● Goal: Reproduce each text line in the items below word for word, and leave out the pictures.

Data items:
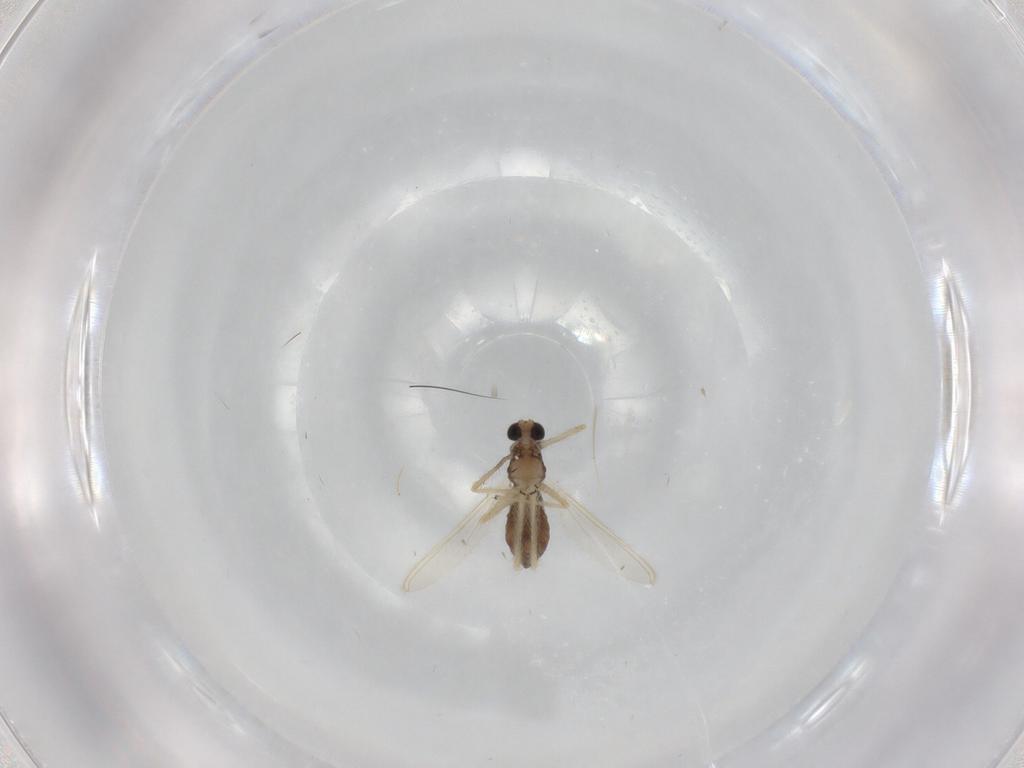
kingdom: Animalia
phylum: Arthropoda
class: Insecta
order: Diptera
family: Chironomidae
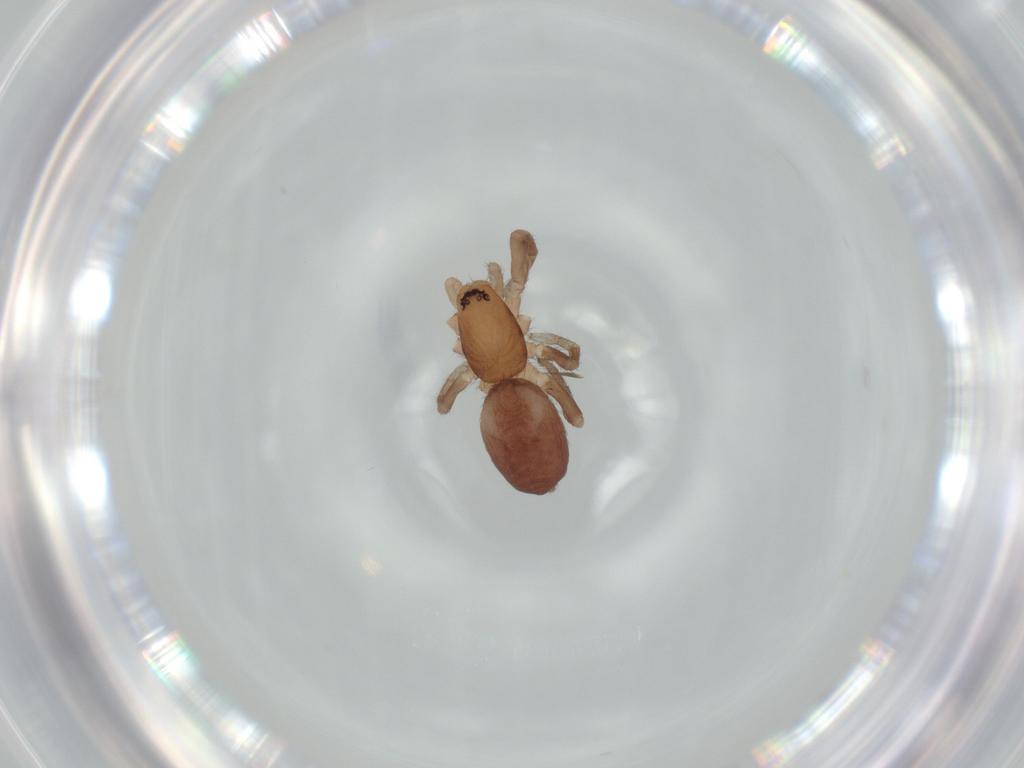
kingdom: Animalia
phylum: Arthropoda
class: Arachnida
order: Araneae
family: Gnaphosidae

● Response to this task:
kingdom: Animalia
phylum: Arthropoda
class: Insecta
order: Diptera
family: Chironomidae
kingdom: Animalia
phylum: Arthropoda
class: Arachnida
order: Araneae
family: Gnaphosidae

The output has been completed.